There has been no response to ZERO’s reasoned communications to the Minister of Planning and Infrastructures, the Secretary of State for Infrastructures and to the President of the Portuguese Environment Agency, all asking about the category of environmental assessment procedure that has been commissioned.
There have been several news items published in recent months, informing the public that an Environmental Impact Assessment is being carried out by Portugal’s airports management company, ANA, but the government’s response to a number of critical issues, has been absent.
The government is determined to see Montijo airport converted, come what may, and commissioned an ‘Impact Assessment Lite.’ The executive has made its position clear, through the Minister of Planning and Infrastructures, Pedro Marques who, despite the "relevant issues" raised by the APA (Agência Portuguesa do Ambiente) which should have triggered the more thorough Strategic Impact Assessment, expects works to begin next year.
It is clear that the government has made up its mind over the new airport and, by using only the environmental assessment tools that will give a positive outcome, is planning to start work before appropriate studies are completed.
ZERO rightly claims that the government is hardly being transparent and its actions are “a clear and blatant subversion of the underlying principle that the Environmental Assessment procedures are a decision support tool,” as and that a Strategic Environmental Assessment would cover, not only of the effects on the environment but also the effects on the quality of life of the local population.

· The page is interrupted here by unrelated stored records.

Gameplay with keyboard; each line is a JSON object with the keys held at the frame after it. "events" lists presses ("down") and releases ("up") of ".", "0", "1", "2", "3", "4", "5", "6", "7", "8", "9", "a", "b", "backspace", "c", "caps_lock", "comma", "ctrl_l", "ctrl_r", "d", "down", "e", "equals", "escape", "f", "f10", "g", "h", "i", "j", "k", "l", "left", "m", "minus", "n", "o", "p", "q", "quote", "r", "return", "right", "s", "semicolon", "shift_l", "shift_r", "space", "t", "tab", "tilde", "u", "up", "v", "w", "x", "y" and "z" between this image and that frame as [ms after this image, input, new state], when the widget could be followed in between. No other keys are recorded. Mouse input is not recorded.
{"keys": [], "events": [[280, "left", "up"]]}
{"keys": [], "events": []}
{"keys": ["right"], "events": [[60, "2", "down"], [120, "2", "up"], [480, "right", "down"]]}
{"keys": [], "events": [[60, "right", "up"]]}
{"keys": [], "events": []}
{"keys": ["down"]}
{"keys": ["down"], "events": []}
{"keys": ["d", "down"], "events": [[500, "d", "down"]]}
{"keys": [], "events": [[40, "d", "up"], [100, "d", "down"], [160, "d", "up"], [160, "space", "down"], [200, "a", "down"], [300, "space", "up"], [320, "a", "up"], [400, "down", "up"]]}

The requirement for a Strategic Environmental Assessment legally is required in accordance with national and European legislation.
ZERO lists the reasons:
1. An airport of this size (Montijo) is considered to be a major public undertaking with a territorial impact and is therefore considered unequivocally a sectoral project under Portuguese national legislation and should be subject to a Strategic Environmental Assessment.
2. The location of Montijo airport is bordered to the north by the Special Protection Area of the Tagus Estuary. The airport will create unavoidable effects on birds. An airport adjacent to any special protection zone, under national and European legislation, clearly qualifies for a Strategic Environmental Assessment.
ZERO already has identified a number of critical aspects that should be given particular attention:
a. The impact on land use planning - the relocation and distribution of various activities, namely of real estate, tourism, logistics and accessibility;
b. Nature conservation - the proximity to the Special Protection Zone and the Tagus Estuary Natural Reserve can cause problems in terms of the impact on the avifauna and the risk to the aircraft operations;
c. Noise - new and high noise levels are expected to affect the riverside populations on the south bank of the Tagus while the noise levels are not due to decrease at the Lisbon International Airport as a result of opening Montijo;
d. Accessibilities - the installation of an airport requires road and railway infrastructures that will imply increased impacts on the area and its population. The Environmental Impact Assessment, with its conveniently limited scope, does not cover these aspects - only a Strategic Environmental Assessment would develop the exhaustive and rigorous evaluation that the Montijo project, looking at the next 40 years, imposes.
EU guidelines on Strategic Environmental Assessments, published by the European Commission in 2004, precisely fit this type of project, especially when located near a Special Protection Zone.
Regardless of the complaint now submitted to the European Commission, ZERO expects the Portuguese Government to reconsider its position and to suspend the rather convenient Environmental Impact Assessment and start work on a proper Strategic Environmental Assessment.
If the government continues to press ahead, while clearly twisting the rules to suit its own preferred outcome, ZERO does not rule out a court case in Portugal, something it anyway is preparing for.